Texte fourni ::
Quel est l'élément commun qui existe entre la réfutation
et la transcendance ? Si ce n'est, je pense, dans ta tête, qu'il te
faut passer de l'un à l'autre. La réfutation est une gymnastique
qui vise à faire dérailler le mental, à le sidérer, en quelque
sorte, à le noyer dans ses propres certitudes, dans ses propres
croyances pour lui démontrer et lui montrer qu'elles n'ont aucun
sens. La transcendance évoque, le plus souvent, un passage d'un état
à un autre, d'un moment à un autre, passage d'un état ou d'un
moment qui évoque, en quelque sorte, une transformation, une
possibilité de pont de l'un à l'autre. La réfutation est tout sauf
un pont parce que la réfutation est une action inscrite au sein de
l'illusion, brisant l'illusion. La transcendance est posée comme
condition qu'il y a un état qui doit donner un autre état. La
réfutation ne permet pas de passer d'un état à un autre état. La
réfutation va supprimer tous les états. Ayant fait disparaître
tous les états, ce qui a toujours été là peut enfin apparaître à
celui qui, si l'on peut dire, regarde. Et celui qui regarde va, en
définitive, devenir cet Absolu. La transcendance est une dynamique :
il y a un mouvement, apparent, supposé ou réel. La réfutation vise
à détruire tout mouvement, sans effort, simplement en jouant le
jeu, en quelque sorte, du mental illusoire et le jeu de la
personnalité. La transcendance, c'est déjà envisager qu'il y a un
passage et déjà, le plus souvent, ce passage est celui du Je, de la
personnalité, au Soi. Mais il n'y a aucune transcendance entre le
Soi et le non-Soi. Ce n'est pas possible. On ne passe pas d'un état
à l'autre. Il n'y a pas de pont. Simplement, quand le non-Soi est
établi, à ce moment-là vous pouvez repasser dans le Soi et dans le
Je. Et cela devient, pour vous qui êtes dans la forme, un jeu, mais
c'est valable dans ce sens. On peut dire que le pont existe dans ce
sens et que réellement, là, oui, il y a transcendance : du non-Soi
vers le Soi. Éventuellement, du Soi vers le Je. Il y a transcendance
du Je vers le Soi, mais il ne peut y avoir transcendance du Soi au
non-Soi. Il n'y a pas de pont. Le pont ne se construit que dans
l'autre sens. C'est un pont à sens unique, mais qui permet le double
sens, après.

Liste fournie ::
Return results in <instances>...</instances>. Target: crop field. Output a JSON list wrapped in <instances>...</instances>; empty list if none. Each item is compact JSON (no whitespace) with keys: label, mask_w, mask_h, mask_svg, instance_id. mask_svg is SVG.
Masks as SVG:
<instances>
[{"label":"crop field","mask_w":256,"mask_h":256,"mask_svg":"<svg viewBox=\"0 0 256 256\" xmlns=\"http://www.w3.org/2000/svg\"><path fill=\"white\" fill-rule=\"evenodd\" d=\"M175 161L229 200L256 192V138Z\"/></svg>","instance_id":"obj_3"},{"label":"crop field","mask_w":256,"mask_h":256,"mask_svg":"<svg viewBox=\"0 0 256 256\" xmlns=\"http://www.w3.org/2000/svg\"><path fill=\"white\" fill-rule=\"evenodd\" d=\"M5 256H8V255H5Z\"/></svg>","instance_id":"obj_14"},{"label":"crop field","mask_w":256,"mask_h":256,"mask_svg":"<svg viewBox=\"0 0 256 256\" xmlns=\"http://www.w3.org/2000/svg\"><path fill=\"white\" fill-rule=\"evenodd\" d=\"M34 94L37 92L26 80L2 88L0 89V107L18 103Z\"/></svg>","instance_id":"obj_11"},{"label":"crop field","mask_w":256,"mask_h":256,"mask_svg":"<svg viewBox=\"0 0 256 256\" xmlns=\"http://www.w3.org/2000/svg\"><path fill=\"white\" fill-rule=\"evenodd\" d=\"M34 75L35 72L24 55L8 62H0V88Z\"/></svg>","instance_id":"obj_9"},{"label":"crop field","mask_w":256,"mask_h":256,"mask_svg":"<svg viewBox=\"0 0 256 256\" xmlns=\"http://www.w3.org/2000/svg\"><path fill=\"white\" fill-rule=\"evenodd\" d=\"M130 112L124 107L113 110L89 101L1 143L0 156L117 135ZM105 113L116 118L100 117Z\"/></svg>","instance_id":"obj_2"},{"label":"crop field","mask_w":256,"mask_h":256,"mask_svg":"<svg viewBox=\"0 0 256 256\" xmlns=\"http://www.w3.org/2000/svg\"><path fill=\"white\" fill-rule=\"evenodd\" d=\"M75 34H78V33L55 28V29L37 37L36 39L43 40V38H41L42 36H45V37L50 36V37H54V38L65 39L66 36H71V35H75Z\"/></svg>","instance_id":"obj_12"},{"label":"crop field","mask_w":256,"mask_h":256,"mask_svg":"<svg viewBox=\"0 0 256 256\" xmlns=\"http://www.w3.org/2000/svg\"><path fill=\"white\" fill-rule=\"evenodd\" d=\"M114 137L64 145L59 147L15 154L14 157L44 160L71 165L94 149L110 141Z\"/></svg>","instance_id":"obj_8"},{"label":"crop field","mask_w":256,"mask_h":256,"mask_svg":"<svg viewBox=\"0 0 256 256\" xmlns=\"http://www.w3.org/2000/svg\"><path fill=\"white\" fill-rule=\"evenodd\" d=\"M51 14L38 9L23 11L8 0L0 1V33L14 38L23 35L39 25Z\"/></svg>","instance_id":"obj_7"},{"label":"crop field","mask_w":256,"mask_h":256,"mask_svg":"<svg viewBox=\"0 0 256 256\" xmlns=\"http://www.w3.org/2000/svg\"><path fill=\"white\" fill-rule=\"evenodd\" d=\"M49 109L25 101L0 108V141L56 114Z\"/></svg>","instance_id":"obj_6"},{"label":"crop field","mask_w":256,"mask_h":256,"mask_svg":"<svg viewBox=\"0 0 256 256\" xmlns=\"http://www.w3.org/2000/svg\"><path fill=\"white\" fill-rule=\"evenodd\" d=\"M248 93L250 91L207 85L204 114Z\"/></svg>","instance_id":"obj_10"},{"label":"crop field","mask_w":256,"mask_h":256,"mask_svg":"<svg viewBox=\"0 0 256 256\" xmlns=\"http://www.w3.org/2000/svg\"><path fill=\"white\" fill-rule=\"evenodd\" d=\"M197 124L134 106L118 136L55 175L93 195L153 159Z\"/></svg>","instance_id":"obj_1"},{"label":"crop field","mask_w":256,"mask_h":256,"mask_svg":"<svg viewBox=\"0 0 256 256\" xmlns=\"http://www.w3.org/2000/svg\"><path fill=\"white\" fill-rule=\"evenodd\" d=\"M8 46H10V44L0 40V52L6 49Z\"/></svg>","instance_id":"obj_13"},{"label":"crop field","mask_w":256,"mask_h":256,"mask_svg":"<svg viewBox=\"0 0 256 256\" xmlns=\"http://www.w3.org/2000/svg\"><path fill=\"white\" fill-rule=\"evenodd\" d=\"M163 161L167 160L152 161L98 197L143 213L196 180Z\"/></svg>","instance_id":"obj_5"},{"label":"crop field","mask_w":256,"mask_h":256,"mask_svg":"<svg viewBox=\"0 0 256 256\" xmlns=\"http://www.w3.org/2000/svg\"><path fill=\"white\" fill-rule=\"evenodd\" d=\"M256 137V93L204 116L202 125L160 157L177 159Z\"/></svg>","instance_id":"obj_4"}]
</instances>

Énoncé 1 :: D'après le texte sur la réfutation et la transcendance, entre quoi n'y a-t-il aucune transcendance ?
Énoncé 2 :: Résumez le texte sur la réfutation et la transcendance en deux phrases.
Énoncé 3 :: Donnez, s'il vous plaît, la suite du texte sur la réfutation et la transcendance après sa dernière phrase.
La liste provient d'une autre source.

Réponse 1 :: Entre le Soi et le non-Soi.

Réponse 2 :: La réfutation, action inscrite au sein de l'illusion, supprime tous les états et tout mouvement sans servir de pont, alors que la transcendance suppose un passage d'un état à un autre, le plus souvent du Je au Soi. Il n'y a pas de transcendance du Soi au non-Soi, mais une fois le non-Soi établi, on peut repasser dans le Soi et dans le Je, si bien que le pont est à sens unique tout en permettant ensuite le double sens.

Réponse 3 ::
La
transcendance ne peut donc concerner l'Absolu. La transcendance ne
concerne que le passage du Je au Soi. Le problème du Soi, soit-il le
plus vaste, est toujours un enfermement.
Avant d'être le Soi, avant
que ce corps n'existe, avant que ce sac de nourriture apparaisse,
est-ce que le Soi était là ? Est-ce qu'il y avait une conscience
pour l'observer ? L'Absolu est tout sauf la conscience, tout sauf le
Soi, tout sauf le Je, parce que le Soi comme le Je sont éphémères.
Il ne peut exister de transcendance, dans ce sens-là. La
transcendance est utile pour celui qui veut passer du Je au Soi. Mais
cette transcendance ne peut être mise en avant, en aucune manière,
dans le passage du Soi au non-Soi, puisqu'il n'y a pas de passage.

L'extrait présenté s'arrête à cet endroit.